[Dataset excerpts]
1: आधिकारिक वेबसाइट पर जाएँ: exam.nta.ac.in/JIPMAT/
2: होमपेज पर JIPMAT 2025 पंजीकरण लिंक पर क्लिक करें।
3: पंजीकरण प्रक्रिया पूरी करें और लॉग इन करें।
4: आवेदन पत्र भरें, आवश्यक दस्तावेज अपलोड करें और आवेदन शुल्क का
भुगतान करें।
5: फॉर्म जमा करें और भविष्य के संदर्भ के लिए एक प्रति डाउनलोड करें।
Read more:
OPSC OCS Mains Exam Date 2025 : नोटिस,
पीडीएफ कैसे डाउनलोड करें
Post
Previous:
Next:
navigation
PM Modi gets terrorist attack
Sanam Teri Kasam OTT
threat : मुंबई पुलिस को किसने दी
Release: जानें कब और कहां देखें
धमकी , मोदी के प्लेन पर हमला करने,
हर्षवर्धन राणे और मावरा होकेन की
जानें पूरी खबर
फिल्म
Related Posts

--

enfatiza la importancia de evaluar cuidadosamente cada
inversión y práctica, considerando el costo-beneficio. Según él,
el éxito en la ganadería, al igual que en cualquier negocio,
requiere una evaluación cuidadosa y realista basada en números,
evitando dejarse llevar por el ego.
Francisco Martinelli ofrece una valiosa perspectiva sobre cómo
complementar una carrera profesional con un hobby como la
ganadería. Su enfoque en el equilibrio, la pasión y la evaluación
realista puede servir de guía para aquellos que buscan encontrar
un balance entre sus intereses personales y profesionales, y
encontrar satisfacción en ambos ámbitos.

...

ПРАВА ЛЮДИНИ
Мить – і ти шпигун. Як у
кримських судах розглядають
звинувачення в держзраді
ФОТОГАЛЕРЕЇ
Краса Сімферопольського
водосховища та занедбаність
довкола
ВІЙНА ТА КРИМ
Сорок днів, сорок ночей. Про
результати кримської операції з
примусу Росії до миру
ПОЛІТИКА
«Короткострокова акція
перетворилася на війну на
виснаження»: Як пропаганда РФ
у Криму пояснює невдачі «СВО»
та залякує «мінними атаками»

■ **Work instructions**:
Retype the records above, but only those lines that fall between the line containing "un balance entre" and the line containing "encontrar satisfacción en ambos ámbitos.", with both of those lines included, exactly as written.

■ **Written solution**:
un balance entre sus intereses personales y profesionales, y
encontrar satisfacción en ambos ámbitos.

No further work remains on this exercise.